Attorney General Bill Schuette today issued a consumer alert advising Michigan residents to exercise caution before purchasing their next used car to avoid being scammed into purchasing a flood-damaged vehicle. The warning comes amid an influx of flood-damaged vehicles on the national automotive market in the wake of Superstorm Sandy's devastation.
"Michigan consumers should do their homework before they buy their next used car to avoid being duped by dealers selling refurbished cars without mentioning prior flood damages caused by Superstorm Sandy," said Schuette. "Floodwaters can destroy vital car components, so I urge all consumers to proceed with caution before spending their hard-earned cash on a waterlogged clunker."
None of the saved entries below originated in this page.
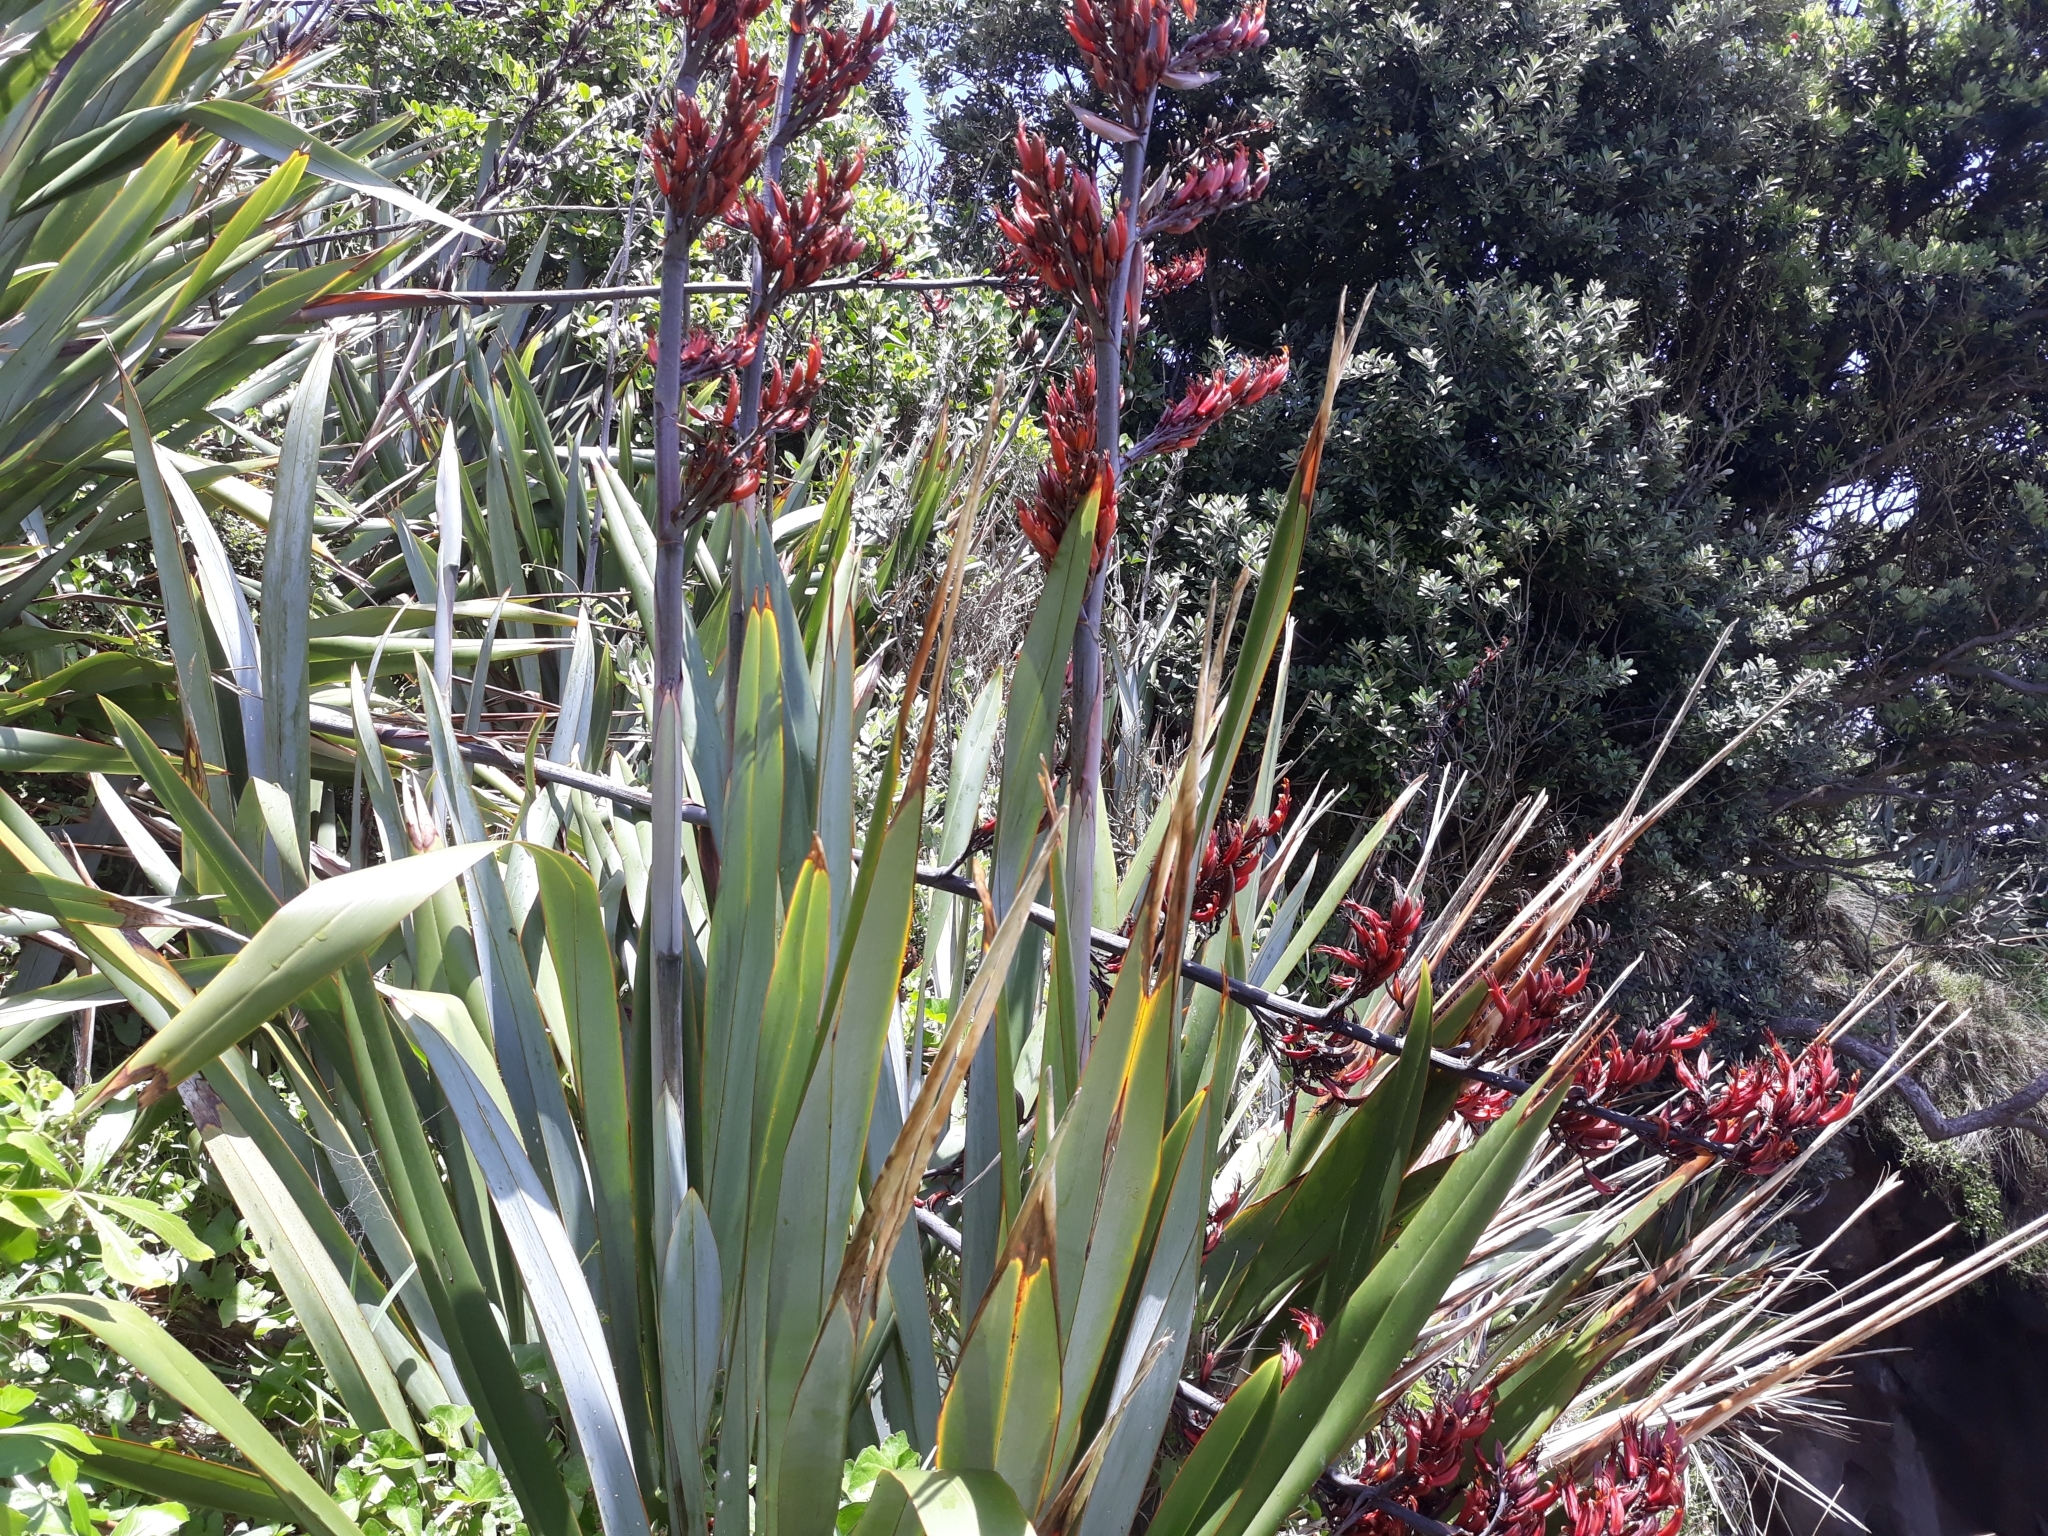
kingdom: Plantae
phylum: Tracheophyta
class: Liliopsida
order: Asparagales
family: Asphodelaceae
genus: Phormium
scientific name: Phormium tenax
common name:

Schuette suggests prospective used car buyers take the following steps to avoid becoming a victim, including:
1. Seek independent inspection - Flood damage may be hard to spot and spending a few extra dollars for a competent automotive technician (with no relation to the seller) to examine the car can make all the difference.
2. Research the vehicle's history - There are many resources that provide vehicle history indicating whether the vehicle was in a flood region or issued a salvage title. Consult the free National Motor Vehicle Title Information System website. (link below)
3. Be aware of flood damage signs - To spot signs of flood damage, look for the vehicle having a mold smell, residue in the trunk, or premature rusting where it is not expected.
4. Review the vehicle's paper title before purchase - Look for terms like "flood," "salvage," or other brands labeling the car as damaged. But beware; never assume a clean title proves the vehicle is undamaged. The title may have been 'laundered' across state lines or altered to conceal the brand.
Attorney General Schuette's consumer protection alert, "Beware of Buying a Flood-Damaged Vehicle", is available online. (link below)
Residents who believe they may have been tricked into buying a flood-damaged vehicle from a used motor vehicle dealer are encouraged to file complaints online with the Secretary of State, Bureau of Information Security Regulatory Monitoring Division. (link below)
If consumers believe they have purchased a flood-damaged vehicle from an individual, they may also contact the Attorney General's Consumer Protection Division toll-free: 887-765-8388. Before filing any complaint, Schuette recommends consumers first obtain supporting documentation, including an independent expert vehicle inspection and comprehensive records of vehicle history.